TASKS »
**A.** In the PDFBox mailing-list thread, which program could the poster use to open and read the PDF without trouble?
**B.** Write the next part of the PDFBox mailing-list thread, picking up after its last line.

You are viewing a plain text version of this content. The canonical link for it is here.
Posted to users@pdfbox.apache.org by alexander sulz <a....@digiconcept.net> on 2011/07/20 15:50:20 UTC

unparseable PDF with 1.6.0

Hello!

While indexing PDF's with solr I stumbled upon one copy which threw an
"Unexpected RuntimeException from 
org.apache.tika.parser.pdf.PDFParser@b9b618"
I've used tika version 0.9 stable (uses pdfbox 1.4). [1]
I also tried and the latest stable version of pdfbox 1.6.0 [2] which 
throws many errors.
Should I upload that PDF somwhere? If yes, where?
Btw I can open and read the PDF in Adobe Reader just fine.

regards
  alex

[1] stacktrace.txt  -> tika 0.9 (pdfbox 1.5.0)
[2] stacktrace2.txt -> pdfbox 1.6.0

Re: unparseable PDF with 1.6.0

Posted by Andreas Lehmkuehler <an...@lehmi.de>.
Hi,

Am 20.07.2011 15:50, schrieb alexander sulz:
> Hello!

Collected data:
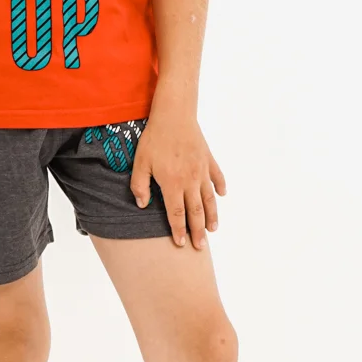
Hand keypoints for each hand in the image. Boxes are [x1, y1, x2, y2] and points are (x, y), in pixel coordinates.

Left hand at [130, 108, 225, 249]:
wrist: (174, 115)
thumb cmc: (154, 138)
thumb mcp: (140, 162)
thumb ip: (140, 185)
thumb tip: (142, 204)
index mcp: (172, 184)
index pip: (177, 214)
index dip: (179, 230)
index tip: (181, 243)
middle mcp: (190, 181)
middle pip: (196, 212)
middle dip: (198, 231)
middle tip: (200, 247)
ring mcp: (201, 170)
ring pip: (209, 199)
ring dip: (212, 215)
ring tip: (213, 229)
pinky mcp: (208, 159)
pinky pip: (217, 176)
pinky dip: (220, 187)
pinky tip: (222, 195)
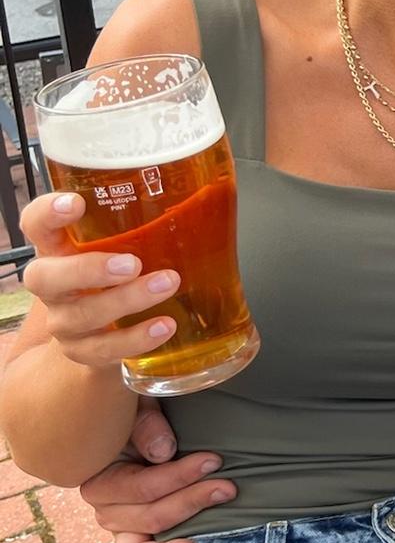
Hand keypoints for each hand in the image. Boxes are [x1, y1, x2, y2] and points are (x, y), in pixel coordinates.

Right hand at [21, 193, 180, 368]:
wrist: (101, 328)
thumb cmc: (116, 271)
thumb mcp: (122, 243)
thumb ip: (146, 220)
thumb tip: (210, 191)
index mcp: (58, 247)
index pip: (36, 224)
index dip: (47, 212)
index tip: (76, 203)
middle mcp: (53, 284)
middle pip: (43, 277)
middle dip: (87, 270)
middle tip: (131, 263)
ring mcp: (65, 320)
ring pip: (82, 315)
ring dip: (127, 300)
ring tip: (168, 284)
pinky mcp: (83, 350)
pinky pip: (103, 350)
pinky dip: (136, 338)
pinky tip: (165, 326)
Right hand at [77, 404, 236, 542]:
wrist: (136, 420)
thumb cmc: (144, 410)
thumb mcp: (140, 404)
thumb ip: (146, 425)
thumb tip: (164, 451)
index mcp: (102, 474)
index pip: (140, 487)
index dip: (179, 476)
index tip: (215, 460)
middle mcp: (106, 507)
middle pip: (147, 518)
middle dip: (190, 502)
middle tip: (227, 487)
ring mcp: (118, 529)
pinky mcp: (130, 541)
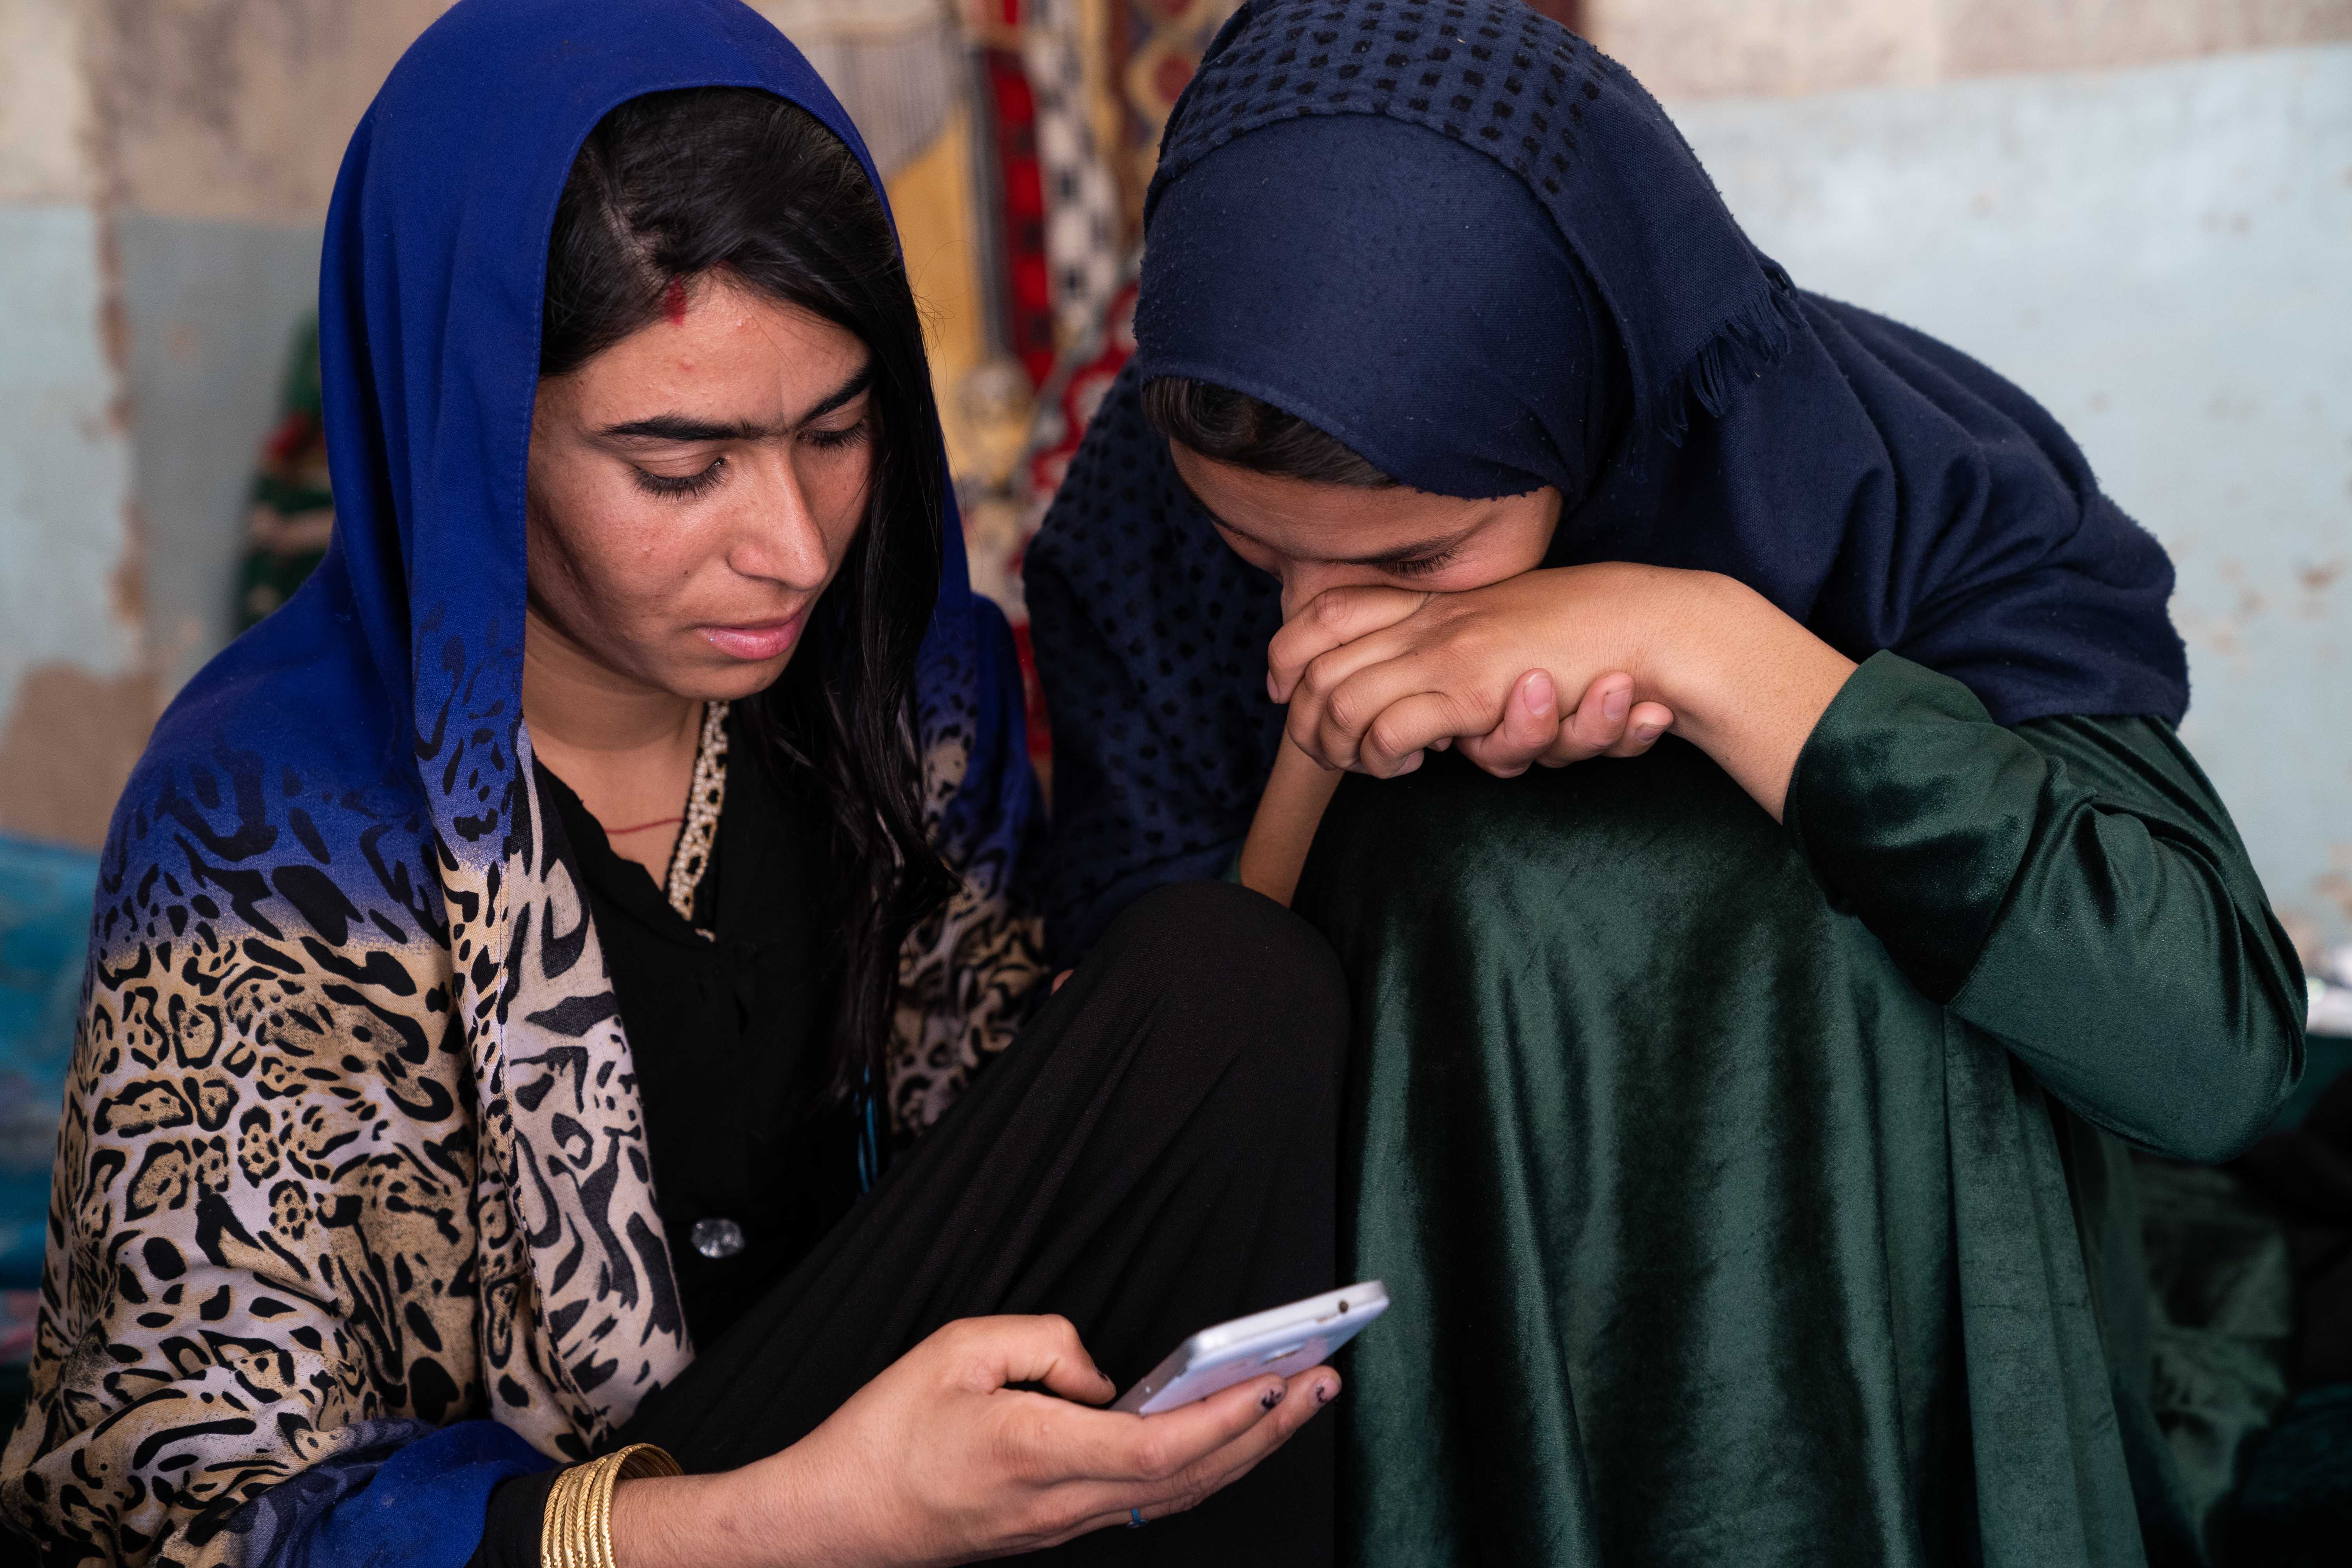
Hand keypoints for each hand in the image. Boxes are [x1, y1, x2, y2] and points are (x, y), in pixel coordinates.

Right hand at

OUTPUTS FOR THE TASKS »
**A.** Adobe Reader.

**B.**
>
> While indexing PDF's with solr I stumbled upon one copy which threw an
> "Unexpected RuntimeException from org.apache.tika.parser.pdf.PDFParser@b9b618"
> I've used tika version 0.9 stable (uses pdfbox 1.4). [1]
> I also tried and the latest stable version of pdfbox 1.6.0 [2] which throws many
> errors.
> Should I upload that PDF somwhere? If yes, where?
Please, create an issue on JIRA [1] and attach the pdf in question.

> Btw I can open and read the PDF in Adobe Reader just fine.
>
> regards
> alex
>
> [1] stacktrace.txt -> tika 0.9 (pdfbox 1.5.0)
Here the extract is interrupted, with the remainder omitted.